Do not get embarrassed or angry if you get treated like a citizen -- or worse, a perpetrator. I always believe in providing two visuals and one verbal means of identification. You should have your shield with your credentials. Anyone can have a badge; the credentials offer the credence. If you are off-duty, it is rare to have a raid jacket or something like that, so make sure you at least have the shield. For the verbal, keep it simple but loud: "I am a police officer" or "Police." If you repeat it long enough and loud enough, somebody will get the hint.

Now, not all responding officers may get the information or have opportunity to seize the moment. You could get a weapon pointed at you, be talked to abruptly, and even get put on the ground. Before you even say a word, put yourself in their shoes. If the nice on-duty officer tells you to turn around slowly and drop your gun, do what the nice officer tells you to do. Friendly fire is not friendly.

Keep it Civil

When it is all said and done, thank the responding officers and be respectful. You are a visiting player on their court. They may take your information and call later. They could request a statement or ask you to go down to the station. I do not care if you have tickets to the big game and you could miss the kick-off if you stick around; you are the one who stopped and decided to get involved in their game, so play by their rules.

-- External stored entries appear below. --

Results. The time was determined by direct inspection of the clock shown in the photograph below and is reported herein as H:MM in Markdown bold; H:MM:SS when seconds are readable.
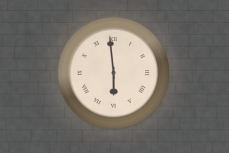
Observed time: **5:59**
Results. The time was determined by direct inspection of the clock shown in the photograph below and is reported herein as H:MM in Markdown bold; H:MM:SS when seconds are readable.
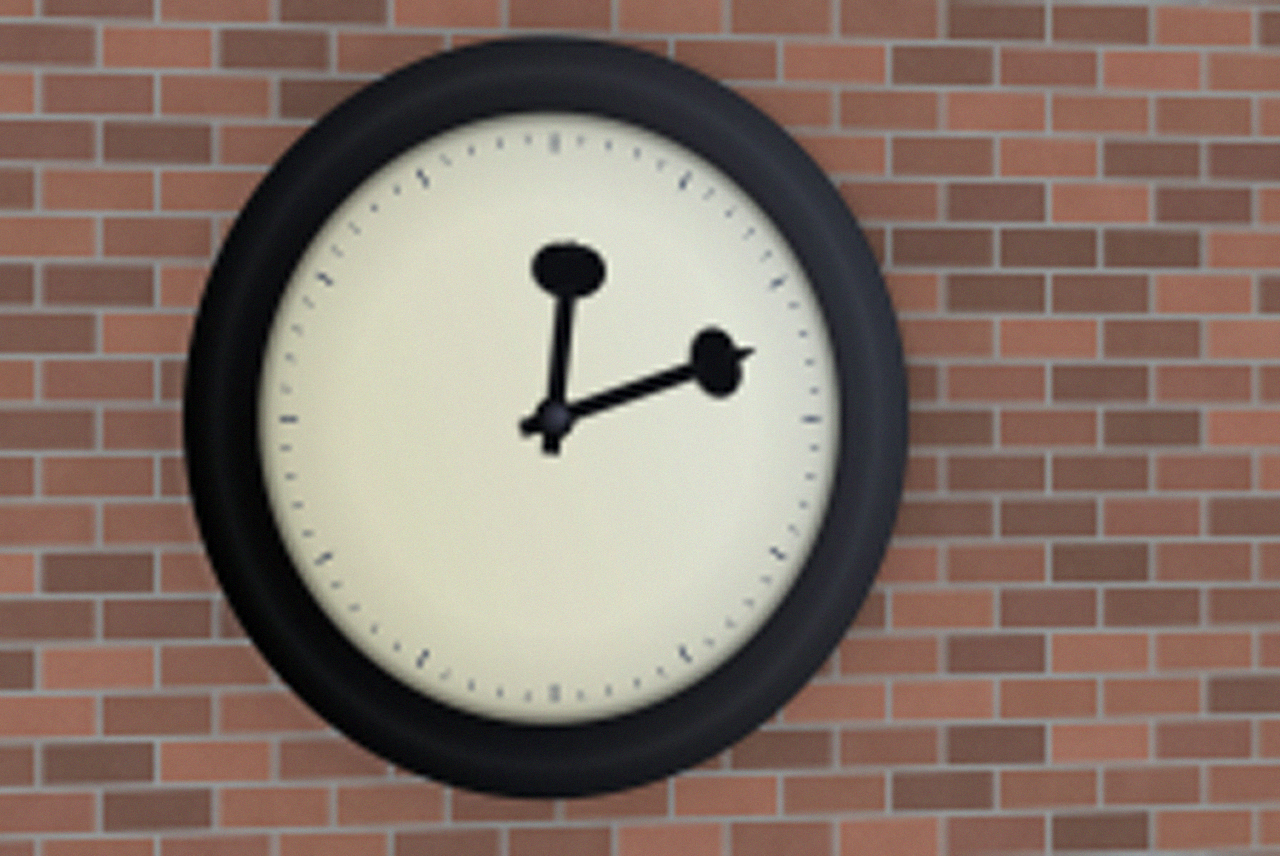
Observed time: **12:12**
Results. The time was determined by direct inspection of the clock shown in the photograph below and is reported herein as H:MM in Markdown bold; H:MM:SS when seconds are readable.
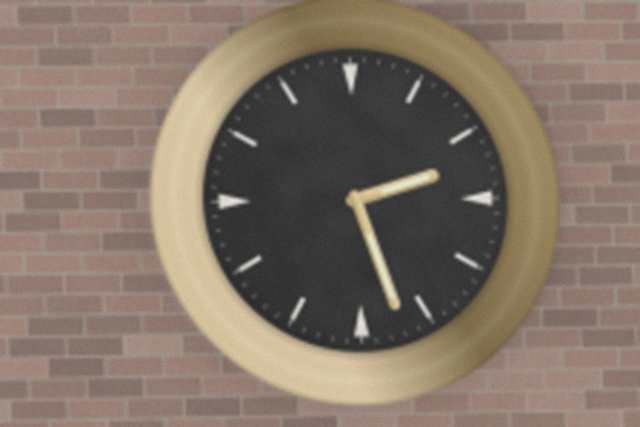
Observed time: **2:27**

Finally, if they did have to get involved with you, shake hands and leave on good terms. They are probably feeling bad as well that they did this, but it is a safety mechanism that they too are trained to do.

There are no programs to provide background info in life like there are at the big game. Sometimes you need a program to know who the players are, and in the streets we do not have that luxury. 

Train to think; there are no simple situations.